Lors de l’évaluation finale de notre système de traduction, nous avons comparé sa qualité à celle des traducteurs mobiles de Google et de Microsoft. Le Tableau 5 présente les scores BLEU et les tailles des modèles pour chaque traducteur sur l’ensemble de test.

Dans l'ensemble, les trois systèmes ont produit des traductions de haute qualité, bien que certaines différences mineures aient été observées. Notre modèle a particulièrement bien performé en ce qui concerne les marques de ponctuation et les majuscules, tandis que Google Translate plaçait souvent incorrectement les marques de ponctuation et utilisait rarement les majuscules. Cela peut expliquer pourquoi Google Translate a obtenu un score BLEU inférieur à celui des deux autres systèmes, malgré une taille de modèle plus petite. De plus, les modèles de Google et de Microsoft sont bidirectionnels, ce qui signifie que la taille de notre modèle doit être doublée (2 × 121 Mo) pour une comparaison équitable.
Conclusion
Cet article décrit le développement d’un modèle compact de traduction automatique neuronale mobile pour l’anglais-espagnol. Nous avons utilisé une méthode de sélection des données pour améliorer l’adéquation des données d’entraînement et avons effectué des ajustements pour améliorer la qualité des traductions. Des solutions ont été proposées pour résoudre les problèmes de mots répétés et de traductions manquantes dans les segments.
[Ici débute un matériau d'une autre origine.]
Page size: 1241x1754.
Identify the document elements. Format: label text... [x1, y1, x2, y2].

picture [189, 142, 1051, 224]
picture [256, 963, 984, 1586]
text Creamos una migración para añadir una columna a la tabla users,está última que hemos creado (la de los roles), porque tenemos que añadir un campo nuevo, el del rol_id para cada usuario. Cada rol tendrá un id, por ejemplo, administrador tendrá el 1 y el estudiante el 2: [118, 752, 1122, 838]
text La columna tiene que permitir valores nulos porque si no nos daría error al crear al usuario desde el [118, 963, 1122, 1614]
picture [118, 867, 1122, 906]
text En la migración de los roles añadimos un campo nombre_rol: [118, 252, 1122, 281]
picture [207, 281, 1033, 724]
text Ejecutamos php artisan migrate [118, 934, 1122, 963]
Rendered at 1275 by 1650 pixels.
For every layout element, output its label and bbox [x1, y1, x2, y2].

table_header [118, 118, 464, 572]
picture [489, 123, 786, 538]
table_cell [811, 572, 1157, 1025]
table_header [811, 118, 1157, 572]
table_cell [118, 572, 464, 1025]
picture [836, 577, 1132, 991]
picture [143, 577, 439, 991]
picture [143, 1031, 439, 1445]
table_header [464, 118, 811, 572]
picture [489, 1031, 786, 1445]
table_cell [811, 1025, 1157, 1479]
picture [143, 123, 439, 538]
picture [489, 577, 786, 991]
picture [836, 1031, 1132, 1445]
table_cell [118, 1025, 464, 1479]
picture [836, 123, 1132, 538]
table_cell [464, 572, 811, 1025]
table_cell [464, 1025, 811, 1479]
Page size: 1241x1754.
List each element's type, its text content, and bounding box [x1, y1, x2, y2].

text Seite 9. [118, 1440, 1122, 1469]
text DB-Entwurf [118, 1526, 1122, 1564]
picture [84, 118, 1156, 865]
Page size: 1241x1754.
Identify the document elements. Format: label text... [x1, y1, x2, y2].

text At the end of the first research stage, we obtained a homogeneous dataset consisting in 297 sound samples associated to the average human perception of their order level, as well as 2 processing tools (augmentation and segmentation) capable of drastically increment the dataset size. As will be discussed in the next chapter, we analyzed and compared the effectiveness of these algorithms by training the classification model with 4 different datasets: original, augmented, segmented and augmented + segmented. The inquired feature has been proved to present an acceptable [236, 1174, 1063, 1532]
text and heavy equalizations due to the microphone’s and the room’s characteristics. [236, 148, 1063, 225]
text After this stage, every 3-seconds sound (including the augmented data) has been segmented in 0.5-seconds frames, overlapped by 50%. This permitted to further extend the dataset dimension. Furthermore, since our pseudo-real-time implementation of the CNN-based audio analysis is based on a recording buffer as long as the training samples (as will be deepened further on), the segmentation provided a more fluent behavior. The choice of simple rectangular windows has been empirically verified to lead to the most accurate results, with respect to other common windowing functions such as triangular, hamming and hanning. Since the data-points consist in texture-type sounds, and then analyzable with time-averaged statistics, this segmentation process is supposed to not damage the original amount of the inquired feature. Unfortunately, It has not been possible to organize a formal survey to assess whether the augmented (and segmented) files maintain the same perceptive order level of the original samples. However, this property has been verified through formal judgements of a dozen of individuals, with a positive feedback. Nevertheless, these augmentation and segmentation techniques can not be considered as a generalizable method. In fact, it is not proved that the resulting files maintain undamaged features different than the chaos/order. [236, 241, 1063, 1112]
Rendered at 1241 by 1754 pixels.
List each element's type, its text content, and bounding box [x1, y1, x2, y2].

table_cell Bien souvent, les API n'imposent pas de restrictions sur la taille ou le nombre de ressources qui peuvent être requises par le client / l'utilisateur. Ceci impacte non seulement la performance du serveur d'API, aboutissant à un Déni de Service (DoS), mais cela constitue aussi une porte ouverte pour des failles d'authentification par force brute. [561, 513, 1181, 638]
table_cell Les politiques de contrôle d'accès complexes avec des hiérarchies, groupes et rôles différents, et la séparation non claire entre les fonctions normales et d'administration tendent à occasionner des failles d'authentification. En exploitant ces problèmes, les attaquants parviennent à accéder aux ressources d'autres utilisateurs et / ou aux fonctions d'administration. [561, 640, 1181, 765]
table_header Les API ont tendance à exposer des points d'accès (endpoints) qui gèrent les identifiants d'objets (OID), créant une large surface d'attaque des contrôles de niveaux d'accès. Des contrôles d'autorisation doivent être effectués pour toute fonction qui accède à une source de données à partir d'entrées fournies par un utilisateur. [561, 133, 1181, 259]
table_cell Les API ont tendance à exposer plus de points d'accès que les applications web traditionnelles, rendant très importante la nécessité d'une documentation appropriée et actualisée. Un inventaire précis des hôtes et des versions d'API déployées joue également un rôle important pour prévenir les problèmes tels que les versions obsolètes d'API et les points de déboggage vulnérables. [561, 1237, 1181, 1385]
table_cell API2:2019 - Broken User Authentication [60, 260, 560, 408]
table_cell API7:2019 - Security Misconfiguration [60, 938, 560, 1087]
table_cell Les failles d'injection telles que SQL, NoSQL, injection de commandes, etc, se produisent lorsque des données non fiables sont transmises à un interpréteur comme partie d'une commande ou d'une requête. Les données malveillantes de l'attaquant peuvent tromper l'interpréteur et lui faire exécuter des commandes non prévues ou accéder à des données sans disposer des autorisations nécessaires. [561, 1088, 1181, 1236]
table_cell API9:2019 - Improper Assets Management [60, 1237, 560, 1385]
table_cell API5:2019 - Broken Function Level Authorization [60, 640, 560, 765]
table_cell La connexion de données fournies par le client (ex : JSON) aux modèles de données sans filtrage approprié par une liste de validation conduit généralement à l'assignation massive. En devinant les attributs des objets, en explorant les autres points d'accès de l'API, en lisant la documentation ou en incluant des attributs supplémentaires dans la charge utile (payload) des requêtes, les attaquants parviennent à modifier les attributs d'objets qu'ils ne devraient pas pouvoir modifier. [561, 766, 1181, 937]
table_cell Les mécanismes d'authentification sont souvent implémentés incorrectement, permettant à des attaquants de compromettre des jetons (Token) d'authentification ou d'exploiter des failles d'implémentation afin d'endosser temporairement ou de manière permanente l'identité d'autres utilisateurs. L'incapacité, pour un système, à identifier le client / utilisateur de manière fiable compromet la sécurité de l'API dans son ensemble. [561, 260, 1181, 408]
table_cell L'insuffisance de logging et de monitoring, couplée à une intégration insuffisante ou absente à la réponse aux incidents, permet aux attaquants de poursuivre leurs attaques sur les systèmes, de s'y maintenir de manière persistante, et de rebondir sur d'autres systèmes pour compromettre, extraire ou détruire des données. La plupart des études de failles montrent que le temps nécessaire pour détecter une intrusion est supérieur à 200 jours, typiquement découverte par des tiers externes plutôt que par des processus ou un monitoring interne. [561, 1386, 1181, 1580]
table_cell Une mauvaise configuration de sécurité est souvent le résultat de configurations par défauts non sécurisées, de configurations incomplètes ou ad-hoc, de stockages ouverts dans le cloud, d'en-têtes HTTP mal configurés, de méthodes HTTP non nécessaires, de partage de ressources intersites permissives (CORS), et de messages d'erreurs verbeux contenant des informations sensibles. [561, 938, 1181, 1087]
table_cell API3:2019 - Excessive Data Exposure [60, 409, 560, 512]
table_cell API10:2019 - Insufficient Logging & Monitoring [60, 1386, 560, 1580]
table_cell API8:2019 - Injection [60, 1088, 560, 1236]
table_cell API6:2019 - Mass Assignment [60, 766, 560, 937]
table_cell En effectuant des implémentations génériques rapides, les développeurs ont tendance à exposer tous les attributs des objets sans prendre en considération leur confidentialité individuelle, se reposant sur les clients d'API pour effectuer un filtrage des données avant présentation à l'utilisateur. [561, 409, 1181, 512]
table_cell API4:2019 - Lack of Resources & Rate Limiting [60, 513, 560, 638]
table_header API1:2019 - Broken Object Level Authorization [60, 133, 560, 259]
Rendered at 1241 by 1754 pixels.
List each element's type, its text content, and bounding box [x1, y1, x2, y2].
Notre modèle a surpassé les traducteurs mobiles de Google et de Microsoft en termes de scores BLEU, notamment dans la gestion de la ponctuation et des majuscules. Avec une taille de 121 Mo, notre modèle est plus petit que ce qui avait été initialement estimé, tout en offrant une bonne qualité de traduction pour des contextes liés aux voyages. Les traductions sont fluides et compréhensibles, adaptées à une utilisation hors ligne. Les efforts actuels se concentrent sur l’amélioration continue de la qualité et la réduction de la taille du modèle, en explorant notamment des méthodes telles que la réduction des poids.